Bill Simpson began his drag racing career with an injected fuel dragster and
began manufacturing drag chutes in his garage in Redondo Beach as a second job to
supplement his job at the movie studios. The demand for his products became so great
that he expanded his business to include fire suits, seat belts and other safety
equipment. By the 1970s he was able to live a lifelong dream racing Indy cars. It was
at the Indianapolis Motor Speedway that he performed his famous publicity stunt by
setting himself on fire while wearing one of his own suits. He eventually became the
largest manufacturer of safety equipment in the industry before selling his company and
forming a new one called Impact Racing. Over the last four decades, Simpson’s products
have literally saved hundreds of racers in all forms of the sport from serious injury
or worse.
Dave Uyehara has been a drag racer in Northern California for over forty years.
Teamed with Frank Martinez, he began his career in a Jr. Fuel dragster in the mid-‘60s.

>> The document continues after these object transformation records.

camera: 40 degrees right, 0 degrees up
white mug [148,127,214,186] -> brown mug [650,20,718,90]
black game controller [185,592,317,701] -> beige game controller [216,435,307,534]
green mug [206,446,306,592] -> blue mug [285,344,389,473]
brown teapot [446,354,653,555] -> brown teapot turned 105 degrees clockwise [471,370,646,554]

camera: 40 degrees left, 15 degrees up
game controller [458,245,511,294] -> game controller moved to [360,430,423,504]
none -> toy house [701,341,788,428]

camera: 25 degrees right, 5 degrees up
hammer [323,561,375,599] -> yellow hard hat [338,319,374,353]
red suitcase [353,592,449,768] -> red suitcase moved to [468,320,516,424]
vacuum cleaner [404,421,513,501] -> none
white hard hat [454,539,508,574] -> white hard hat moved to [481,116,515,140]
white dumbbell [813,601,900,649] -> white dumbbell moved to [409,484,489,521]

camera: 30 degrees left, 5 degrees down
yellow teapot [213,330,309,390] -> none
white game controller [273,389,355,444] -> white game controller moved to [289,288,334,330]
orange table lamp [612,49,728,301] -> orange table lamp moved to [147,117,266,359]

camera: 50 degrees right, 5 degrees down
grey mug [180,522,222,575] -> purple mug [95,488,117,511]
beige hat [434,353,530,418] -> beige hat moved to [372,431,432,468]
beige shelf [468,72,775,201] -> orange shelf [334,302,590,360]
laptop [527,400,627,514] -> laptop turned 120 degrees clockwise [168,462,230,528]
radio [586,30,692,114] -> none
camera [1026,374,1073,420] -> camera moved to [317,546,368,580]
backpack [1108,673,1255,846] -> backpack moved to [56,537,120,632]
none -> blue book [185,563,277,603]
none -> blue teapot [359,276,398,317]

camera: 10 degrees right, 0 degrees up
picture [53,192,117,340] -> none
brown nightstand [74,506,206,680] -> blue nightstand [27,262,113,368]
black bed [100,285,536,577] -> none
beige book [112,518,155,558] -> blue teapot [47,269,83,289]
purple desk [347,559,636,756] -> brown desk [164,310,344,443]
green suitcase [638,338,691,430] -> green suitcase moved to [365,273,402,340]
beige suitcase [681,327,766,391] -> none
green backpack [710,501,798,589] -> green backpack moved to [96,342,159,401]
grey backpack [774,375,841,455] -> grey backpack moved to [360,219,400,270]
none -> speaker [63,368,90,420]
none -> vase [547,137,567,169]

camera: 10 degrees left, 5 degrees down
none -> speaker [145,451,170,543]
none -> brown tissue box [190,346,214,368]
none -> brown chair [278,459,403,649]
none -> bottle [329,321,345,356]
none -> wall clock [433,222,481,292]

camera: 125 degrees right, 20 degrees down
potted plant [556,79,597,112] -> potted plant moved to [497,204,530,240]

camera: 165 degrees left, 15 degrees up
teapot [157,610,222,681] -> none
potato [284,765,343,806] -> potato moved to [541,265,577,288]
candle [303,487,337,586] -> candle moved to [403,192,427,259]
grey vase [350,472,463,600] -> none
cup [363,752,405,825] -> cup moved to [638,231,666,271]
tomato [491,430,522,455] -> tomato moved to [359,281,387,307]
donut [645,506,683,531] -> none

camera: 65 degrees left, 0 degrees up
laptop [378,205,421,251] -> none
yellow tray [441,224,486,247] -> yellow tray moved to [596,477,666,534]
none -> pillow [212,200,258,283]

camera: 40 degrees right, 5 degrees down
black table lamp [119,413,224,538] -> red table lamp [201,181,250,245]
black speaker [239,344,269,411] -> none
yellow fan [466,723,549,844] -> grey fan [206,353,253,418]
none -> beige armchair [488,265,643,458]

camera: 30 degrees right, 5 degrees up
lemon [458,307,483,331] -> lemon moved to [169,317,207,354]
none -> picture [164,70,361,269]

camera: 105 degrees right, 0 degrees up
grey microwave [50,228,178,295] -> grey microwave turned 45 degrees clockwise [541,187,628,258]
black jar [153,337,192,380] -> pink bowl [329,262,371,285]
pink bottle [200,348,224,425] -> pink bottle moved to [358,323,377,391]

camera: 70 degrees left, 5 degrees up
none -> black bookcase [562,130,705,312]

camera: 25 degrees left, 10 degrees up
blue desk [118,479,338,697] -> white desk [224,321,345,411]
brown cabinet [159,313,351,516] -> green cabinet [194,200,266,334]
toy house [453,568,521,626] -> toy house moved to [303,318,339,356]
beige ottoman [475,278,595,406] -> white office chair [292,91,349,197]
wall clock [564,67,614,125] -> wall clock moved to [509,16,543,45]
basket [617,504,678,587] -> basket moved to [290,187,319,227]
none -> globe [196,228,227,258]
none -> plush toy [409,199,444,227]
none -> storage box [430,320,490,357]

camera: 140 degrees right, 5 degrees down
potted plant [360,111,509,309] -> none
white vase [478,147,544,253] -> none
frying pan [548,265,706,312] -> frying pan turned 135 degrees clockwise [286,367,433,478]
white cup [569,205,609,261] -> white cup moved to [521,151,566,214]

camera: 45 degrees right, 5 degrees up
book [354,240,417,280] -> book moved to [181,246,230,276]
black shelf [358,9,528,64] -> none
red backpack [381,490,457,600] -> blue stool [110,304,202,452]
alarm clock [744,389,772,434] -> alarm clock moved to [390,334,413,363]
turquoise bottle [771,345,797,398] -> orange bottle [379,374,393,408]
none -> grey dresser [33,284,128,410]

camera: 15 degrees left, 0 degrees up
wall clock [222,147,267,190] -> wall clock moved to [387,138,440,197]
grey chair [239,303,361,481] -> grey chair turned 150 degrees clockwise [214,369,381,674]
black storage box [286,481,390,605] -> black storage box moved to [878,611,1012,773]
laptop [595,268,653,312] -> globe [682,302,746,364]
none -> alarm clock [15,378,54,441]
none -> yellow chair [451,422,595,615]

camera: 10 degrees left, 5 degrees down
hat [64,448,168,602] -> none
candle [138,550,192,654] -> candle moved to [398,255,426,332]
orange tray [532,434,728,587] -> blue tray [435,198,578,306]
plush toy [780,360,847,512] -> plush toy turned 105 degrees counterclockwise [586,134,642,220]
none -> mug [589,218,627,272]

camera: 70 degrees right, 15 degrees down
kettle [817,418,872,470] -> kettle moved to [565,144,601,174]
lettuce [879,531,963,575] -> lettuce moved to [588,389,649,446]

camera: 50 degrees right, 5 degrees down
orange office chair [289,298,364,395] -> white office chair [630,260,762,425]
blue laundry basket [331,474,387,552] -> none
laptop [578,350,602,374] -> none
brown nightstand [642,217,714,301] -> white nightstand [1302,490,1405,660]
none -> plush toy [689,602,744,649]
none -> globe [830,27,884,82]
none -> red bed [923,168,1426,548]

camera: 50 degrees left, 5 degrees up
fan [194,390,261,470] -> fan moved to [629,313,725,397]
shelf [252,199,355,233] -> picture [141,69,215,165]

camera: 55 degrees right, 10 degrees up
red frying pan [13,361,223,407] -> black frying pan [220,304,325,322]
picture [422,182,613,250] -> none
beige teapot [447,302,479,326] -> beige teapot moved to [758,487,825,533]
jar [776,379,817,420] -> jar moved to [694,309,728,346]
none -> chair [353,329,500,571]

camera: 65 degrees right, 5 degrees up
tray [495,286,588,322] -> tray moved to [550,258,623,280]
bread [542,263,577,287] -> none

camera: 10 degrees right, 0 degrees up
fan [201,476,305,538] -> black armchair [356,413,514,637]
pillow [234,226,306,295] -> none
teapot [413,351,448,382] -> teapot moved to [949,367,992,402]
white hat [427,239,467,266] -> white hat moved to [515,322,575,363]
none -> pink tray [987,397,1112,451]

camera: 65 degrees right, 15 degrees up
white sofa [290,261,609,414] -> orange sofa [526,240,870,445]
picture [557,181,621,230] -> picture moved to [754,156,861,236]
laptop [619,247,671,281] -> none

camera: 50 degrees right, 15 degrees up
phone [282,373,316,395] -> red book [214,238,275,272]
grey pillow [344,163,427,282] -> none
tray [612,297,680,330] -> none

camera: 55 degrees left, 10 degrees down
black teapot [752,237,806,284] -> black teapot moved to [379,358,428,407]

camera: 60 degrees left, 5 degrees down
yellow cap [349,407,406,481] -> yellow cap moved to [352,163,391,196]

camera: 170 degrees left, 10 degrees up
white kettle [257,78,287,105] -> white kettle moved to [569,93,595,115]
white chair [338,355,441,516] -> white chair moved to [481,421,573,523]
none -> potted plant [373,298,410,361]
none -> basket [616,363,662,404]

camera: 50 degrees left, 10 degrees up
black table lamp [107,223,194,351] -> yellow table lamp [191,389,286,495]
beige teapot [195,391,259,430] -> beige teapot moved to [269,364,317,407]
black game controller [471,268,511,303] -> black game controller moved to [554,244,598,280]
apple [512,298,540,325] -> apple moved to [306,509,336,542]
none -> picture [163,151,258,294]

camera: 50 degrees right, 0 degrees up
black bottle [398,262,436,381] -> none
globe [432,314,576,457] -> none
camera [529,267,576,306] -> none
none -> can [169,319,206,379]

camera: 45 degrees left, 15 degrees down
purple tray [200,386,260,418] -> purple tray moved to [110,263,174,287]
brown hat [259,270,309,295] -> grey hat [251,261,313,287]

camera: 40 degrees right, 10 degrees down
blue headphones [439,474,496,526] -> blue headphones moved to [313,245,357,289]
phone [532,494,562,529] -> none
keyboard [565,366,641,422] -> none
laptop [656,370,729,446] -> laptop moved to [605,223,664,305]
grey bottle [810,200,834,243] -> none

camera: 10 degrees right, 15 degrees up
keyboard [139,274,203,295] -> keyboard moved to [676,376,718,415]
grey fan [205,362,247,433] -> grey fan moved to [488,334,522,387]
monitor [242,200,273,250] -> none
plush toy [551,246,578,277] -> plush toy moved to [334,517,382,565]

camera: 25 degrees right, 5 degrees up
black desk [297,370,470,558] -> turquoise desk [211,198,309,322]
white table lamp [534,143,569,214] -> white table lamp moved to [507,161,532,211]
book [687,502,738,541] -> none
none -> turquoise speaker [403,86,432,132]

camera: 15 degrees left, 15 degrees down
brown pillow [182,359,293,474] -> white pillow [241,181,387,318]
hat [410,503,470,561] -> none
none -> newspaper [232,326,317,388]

Since then he has driven and built countless dragster and funny car chassis and in the
late ‘80s he was one of the most prominent chassis builders in the sport with a long
list of customers including Eddie Hill. Today, his Nostalgia Top Fuel cars are the
standard of the sport.
In the 1950s, Dave Wallace Sr. took a second job at San Fernando Drag Strip to
help raise his growing family and supplement his income as a postal worker. His love
of the sport led to his becoming a track reporter for Drag News as well as honing his
photography skills. A photo he took in the early ‘60s survived to win an award in the
Leslie Lovett Memorial Photo Contest at the 2002 California Hot Rod Reunion. His son,
Dave Jr., has continued the tradition started by his father, reporting on drag racing
himself for nearly four decades.
The 14th annual NHRA California Hot Rod Reunion, presented by the Automobile Club
of Southern California, annually attracts thousands of hot rod enthusiasts to Kern
County to honor the pioneers of the sport. The honorees speak at a Friday night
reception and receive the "Wally Award" at ceremonies on historic Famoso Raceway.